IMPRESSIONS DE BERLIN
Quelques jours à Berlin pour casser les murs et ouvrir à la paix.
Une ville blessée
Jamais je n’aurais imaginé tant ressentir à Berlin la blessure d’un monde en dérive.
Impossible d’échapper à l’horreur de la guerre 14-45 tant celle-ci transpire de partout, 80 ans après sa fin. Mais est-ce la situation internationale actuelle qui, préoccupante, me rappelle à chaque coin de rue, que la violence rôde toujours prête à resurgir.
Berlin n’est plus qu’à 700km de Kaliningrad (enclave russe) et à 900km de Lviv, en Ukraine, pays envahi par la force avec intention d’annexion par la Russie.
Plus loin, au fond de la Méditerranée, des murs de 7 mètres de haut tentent de former une frontière étanche entre deux peuples après que l’un fut exclu de ses terres (la nakba, la catastrophe) par des migrants venus d’ailleurs après avoir eux-mêmes subi une catastrophe.
Or à Berlin ces dramatiques événements sont inscrits dans sa chair :
- Partout au long des rues ces petits carrés de bronze (10cmx10cm, Stolpersteine) font mémoire des arrestations de Juifs et des meurtres en camp d’extermination ;
- Un Mémorial de l’Holocauste, indestructible, composé de milliers de blocs de béton sur 15000 m2 devant le Parlement allemand à la Porte de Brandebourg.

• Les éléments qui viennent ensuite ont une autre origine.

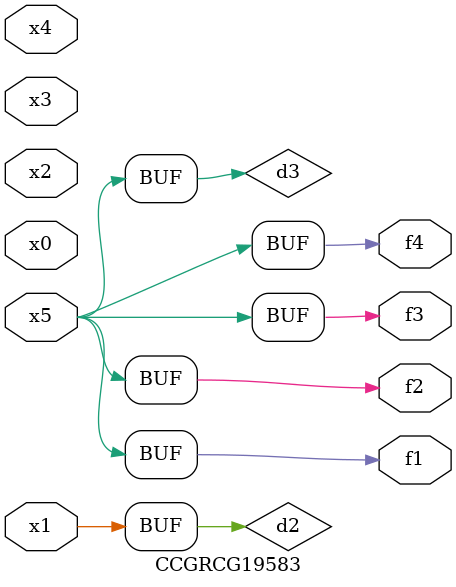
<source format=v>
module CCGRCG19583(
	input x0, x1, x2, x3, x4, x5,
	output f1, f2, f3, f4
);

	wire d1, d2, d3;

	not (d1, x5);
	or (d2, x1);
	xnor (d3, d1);
	assign f1 = d3;
	assign f2 = d3;
	assign f3 = d3;
	assign f4 = d3;
endmodule

</source>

- Un Musée du Judaïsme au sud de l’ancien check-point Charlie où se mêlent les pratiques du judaïsme à l’histoire des expropriations et massacre et à une salle nue de silence qui seul traduit l’indicible.
- Des frontières étanches : un peuple divisé en 1945 entre est et ouest ; un Mur construit en août 1961, non pour freiner l’arrivée de migrants mais pour interdire à son propre peuple de partir à l’ouest retrouver sa famille divisée ou simplement partir pour un monde de liberté (mur de protection antifasciste, ainsi nommé par la RDA et Mur de la honte par la RFA).
- Une ville théâtre de la dictature nazie et de l’extermination ou la sculpture de Käthe Kollwitz (mère tenant dans ses bras son enfant mort) dans la « Neue Wache » prend tout son sens.
- Une ville d’immigration où de multiples nationalités se côtoient dans une ville monde et participent au renouveau de Berlin.
- Une ville détruite, blessée où partout on s’active à la reconstruction, à l’édification de musées (peinture, sculpture, mémoriaux) pour préserver à la fois le génie humain et à la fois attirer l’attention sur la mince frontière entre paix et violence, ouverture et fermeture.
Une nouvelle naissance
Mais dans cette ville témoin du pire, prend corps une nouvelle naissance et un désir de vivre avec des racines retrouvées :
- Des palais gouvernementaux reconstruits dans la modernité (Bundestag, Bundesrat et nouvelle Chancellerie) avec cette coupole pour tenter de voir le monde et le futur à 360° et permettre au peuple d’avoir un regard direct surplombant les travaux de ses représentants.
- Près de la Potsdamer Platz un ensemble architectural splendide avec place couverte, la Philharmonie de Berlin et le musée de peinture (Gemäldegalerie).
- A l’autre bout du Tiergarten, l’Eglise de la mémoire, splendide octogone de lumière qui jouxte l’ancienne église du souvenir, ruine des bombardements : (octogone appelé familièrement le « poudrier » comme élément d’esthétique qui cache les ravages de la violence).
- L’église mémorial des Huguenots (Französischer Dom sur le Gendarmenmarkt) en pleine rénovation pour se souvenir de l’accueil des étrangers persécutés fuyant la France de Louis XIV.
- Et puis, la vie « sans souci » au bout du parc du même nom, sur les bords de la Spree où on danse, avec bière qui coule à flot, vie étudiante et jeunesse tournée vers l’avenir.
Des élections européennes avec une campagne très présente et active.
- enfin partout la campagne pour les élections européennes du 9 juin 2024 est partout présente, entre les placards publicitaires qui trônent dans les rues et boulevards et dans les journaux.
- Au cœur de l’Europe, près des frontières de l’Est et au lieu où les murs sont tombés, je mesure à quel point notre ensemble européen est un essentiel vital. Berlin, lieu de rencontre et de dialogue m’invite au respect de l’autre, « unis dans la diversité ».